Set down all of the records word for word.

[[ Records supplied open ]]

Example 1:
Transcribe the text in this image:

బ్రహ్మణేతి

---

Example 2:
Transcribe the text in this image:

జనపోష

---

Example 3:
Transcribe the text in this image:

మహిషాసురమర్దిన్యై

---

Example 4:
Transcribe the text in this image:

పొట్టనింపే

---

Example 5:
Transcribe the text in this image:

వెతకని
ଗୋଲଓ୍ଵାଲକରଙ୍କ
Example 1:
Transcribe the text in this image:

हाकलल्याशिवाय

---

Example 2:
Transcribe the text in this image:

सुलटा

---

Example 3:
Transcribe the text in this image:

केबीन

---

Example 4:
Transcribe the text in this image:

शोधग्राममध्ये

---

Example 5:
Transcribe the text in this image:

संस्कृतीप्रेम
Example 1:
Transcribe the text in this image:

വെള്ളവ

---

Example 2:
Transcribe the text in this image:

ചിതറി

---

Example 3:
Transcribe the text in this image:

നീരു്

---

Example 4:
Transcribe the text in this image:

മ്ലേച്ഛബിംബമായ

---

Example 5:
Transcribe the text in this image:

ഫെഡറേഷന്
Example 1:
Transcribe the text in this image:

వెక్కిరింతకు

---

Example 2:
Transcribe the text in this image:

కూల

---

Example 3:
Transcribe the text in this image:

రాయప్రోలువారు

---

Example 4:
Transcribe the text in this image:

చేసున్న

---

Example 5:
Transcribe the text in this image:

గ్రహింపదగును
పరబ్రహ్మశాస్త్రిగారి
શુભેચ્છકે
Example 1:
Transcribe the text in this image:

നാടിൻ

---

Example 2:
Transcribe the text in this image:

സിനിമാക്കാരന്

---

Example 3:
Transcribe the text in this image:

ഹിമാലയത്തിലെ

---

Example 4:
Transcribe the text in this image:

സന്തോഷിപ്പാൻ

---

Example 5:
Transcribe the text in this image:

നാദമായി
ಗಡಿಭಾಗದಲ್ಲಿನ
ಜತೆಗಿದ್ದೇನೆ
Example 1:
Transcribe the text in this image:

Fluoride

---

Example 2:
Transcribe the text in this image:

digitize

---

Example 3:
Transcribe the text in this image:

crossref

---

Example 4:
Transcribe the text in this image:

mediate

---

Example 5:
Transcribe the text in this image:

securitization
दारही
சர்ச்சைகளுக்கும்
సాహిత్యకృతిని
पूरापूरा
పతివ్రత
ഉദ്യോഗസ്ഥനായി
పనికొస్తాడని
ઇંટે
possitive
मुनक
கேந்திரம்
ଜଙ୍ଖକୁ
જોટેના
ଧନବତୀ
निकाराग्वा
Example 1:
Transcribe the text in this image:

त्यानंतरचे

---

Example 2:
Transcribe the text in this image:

[[ Records supplied closed ]]

■ Written answer
Example 1:
Transcribe the text in this image:

బ్రహ్మణేతి

---

Example 2:
Transcribe the text in this image:

జనపోష

---

Example 3:
Transcribe the text in this image:

మహిషాసురమర్దిన్యై

---

Example 4:
Transcribe the text in this image:

పొట్టనింపే

---

Example 5:
Transcribe the text in this image:

వెతకని
ଗୋଲଓ୍ଵାଲକରଙ୍କ
Example 1:
Transcribe the text in this image:

हाकलल्याशिवाय

---

Example 2:
Transcribe the text in this image:

सुलटा

---

Example 3:
Transcribe the text in this image:

केबीन

---

Example 4:
Transcribe the text in this image:

शोधग्राममध्ये

---

Example 5:
Transcribe the text in this image:

संस्कृतीप्रेम
Example 1:
Transcribe the text in this image:

വെള്ളവ

---

Example 2:
Transcribe the text in this image:

ചിതറി

---

Example 3:
Transcribe the text in this image:

നീരു്

---

Example 4:
Transcribe the text in this image:

മ്ലേച്ഛബിംബമായ

---

Example 5:
Transcribe the text in this image:

ഫെഡറേഷന്
Example 1:
Transcribe the text in this image:

వెక్కిరింతకు

---

Example 2:
Transcribe the text in this image:

కూల

---

Example 3:
Transcribe the text in this image:

రాయప్రోలువారు

---

Example 4:
Transcribe the text in this image:

చేసున్న

---

Example 5:
Transcribe the text in this image:

గ్రహింపదగును
పరబ్రహ్మశాస్త్రిగారి
શુભેચ્છકે
Example 1:
Transcribe the text in this image:

നാടിൻ

---

Example 2:
Transcribe the text in this image:

സിനിമാക്കാരന്

---

Example 3:
Transcribe the text in this image:

ഹിമാലയത്തിലെ

---

Example 4:
Transcribe the text in this image:

സന്തോഷിപ്പാൻ

---

Example 5:
Transcribe the text in this image:

നാദമായി
ಗಡಿಭಾಗದಲ್ಲಿನ
ಜತೆಗಿದ್ದೇನೆ
Example 1:
Transcribe the text in this image:

Fluoride

---

Example 2:
Transcribe the text in this image:

digitize

---

Example 3:
Transcribe the text in this image:

crossref

---

Example 4:
Transcribe the text in this image:

mediate

---

Example 5:
Transcribe the text in this image:

securitization
दारही
சர்ச்சைகளுக்கும்
సాహిత్యకృతిని
पूरापूरा
పతివ్రత
ഉദ്യോഗസ്ഥനായി
పనికొస్తాడని
ઇંટે
possitive
मुनक
கேந்திரம்
ଜଙ୍ଖକୁ
જોટેના
ଧନବତୀ
निकाराग्वा
Example 1:
Transcribe the text in this image:

त्यानंतरचे

---

Example 2:
Transcribe the text in this image:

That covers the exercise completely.